我们并没有在代码中添加什么业务逻辑，但是可以看到依然有一些指标数据输出，这是因为 Go 客户端库默认在我们暴露的全局默认指标注册表中注册了一些关于 promhttp 处理器和运行时间相关的默认指标，根据不同指标名称的前缀可以看出：

go_*：以 go_ 为前缀的指标是关于 Go 运行时相关的指标，比如垃圾回收时间、goroutine 数量等，这些都是 Go 客户端库特有的，其他语言的客户端库可能会暴露各自语言的其他运行时指标。
promhttp_*：来自 promhttp 工具包的相关指标，用于跟踪对指标请求的处理。

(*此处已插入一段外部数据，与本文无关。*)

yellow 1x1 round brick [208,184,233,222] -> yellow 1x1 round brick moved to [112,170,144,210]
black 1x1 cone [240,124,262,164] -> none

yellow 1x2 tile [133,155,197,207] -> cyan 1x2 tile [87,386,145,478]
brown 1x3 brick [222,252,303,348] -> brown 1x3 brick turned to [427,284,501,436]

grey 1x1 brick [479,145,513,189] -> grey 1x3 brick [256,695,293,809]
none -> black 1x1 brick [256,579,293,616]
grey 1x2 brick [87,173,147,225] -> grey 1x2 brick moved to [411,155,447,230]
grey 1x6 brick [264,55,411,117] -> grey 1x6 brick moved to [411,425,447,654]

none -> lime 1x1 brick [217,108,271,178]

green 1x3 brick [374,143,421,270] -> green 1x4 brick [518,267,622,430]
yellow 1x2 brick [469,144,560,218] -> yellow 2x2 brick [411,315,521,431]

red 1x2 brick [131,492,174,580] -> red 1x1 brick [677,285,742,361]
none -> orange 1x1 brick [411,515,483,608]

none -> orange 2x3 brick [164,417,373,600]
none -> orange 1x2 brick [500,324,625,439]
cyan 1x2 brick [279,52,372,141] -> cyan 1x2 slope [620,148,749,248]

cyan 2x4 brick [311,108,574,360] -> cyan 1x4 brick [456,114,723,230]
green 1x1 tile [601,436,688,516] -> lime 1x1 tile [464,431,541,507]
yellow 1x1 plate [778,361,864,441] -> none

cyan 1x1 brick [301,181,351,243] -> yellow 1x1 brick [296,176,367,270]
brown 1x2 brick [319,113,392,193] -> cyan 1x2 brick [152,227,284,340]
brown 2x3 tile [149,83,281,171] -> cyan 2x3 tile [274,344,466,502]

这些默认的指标是非常有用，但是更多的时候我们需要自己控制，来暴露一些自定义指标。这就需要我们去实现自定义的指标了。

添加自定义指标

接下来我们来自定义一个的 gauge 指标来暴露当前的温度。创建一个新的文件 custom-metric/main.go，内容如下所示：

package main

import (
 "net/http"

 "github.com/prometheus/client_golang/prometheus"
 "github.com/prometheus/client_golang/prometheus/promhttp"
)

func main() {
    // 创建一个没有任何 label 标签的 gauge 指标
 temp := prometheus.NewGauge(prometheus.GaugeOpts{
  Name: "home_temperature_celsius",
  Help: "The current temperature in degrees Celsius.",
 })

 // 在默认的注册表中注册该指标
 prometheus.MustRegister(temp)

 // 设置 gauge 的值为 39
 temp.Set(39)

 // 暴露指标
 http.Handle("/metrics", promhttp.Handler())
 http.ListenAndServe(":8080", nil)
}

上面文件中和最初的文件就有一些变化了：

我们使用 prometheus.NewGauge() 函数创建了一个自定义的 gauge 指标对象，指标名称为 home_temperature_celsius，并添加了一个注释信息。
然后使用 prometheus.MustRegister() 函数在默认的注册表中注册了这个 gauge 指标对象。
通过调用 Set() 方法将 gauge 指标的值设置为 39。
然后像之前一样通过 HTTP 暴露默认的注册表。

需要注意的是除了 prometheus.MustRegister() 函数之外还有一个 prometheus.Register() 函数，一般在 golang 中我们会将 Mustxxx 开头的函数定义为必须满足条件的函数，如果不满足会返回一个 panic 而不是一个 error 操作，所以如果这里不能正常注册的话会抛出一个 panic。

现在我们来运行这个程序：

☸ ➜ go run ./custom-metric

启动后重新访问指标接口 http://localhost:8080/metrics，仔细对比我们会发现多了一个名为 home_temperature_celsius 的指标：

...
# HELP home_temperature_celsius The current temperature in degrees Celsius.
# TYPE home_temperature_celsius gauge
home_temperature_celsius 42
...

这样我们就实现了添加一个自定义的指标的操作，整体比较简单，当然在实际的项目中需要结合业务来确定添加哪些自定义指标。

自定义注册表

前面我们是使用 prometheus.MustRegister() 函数来将指标注册到全局默认注册中，此外我们还可以使用 prometheus.NewRegistry() 函数来创建和使用自己的非全局的注册表。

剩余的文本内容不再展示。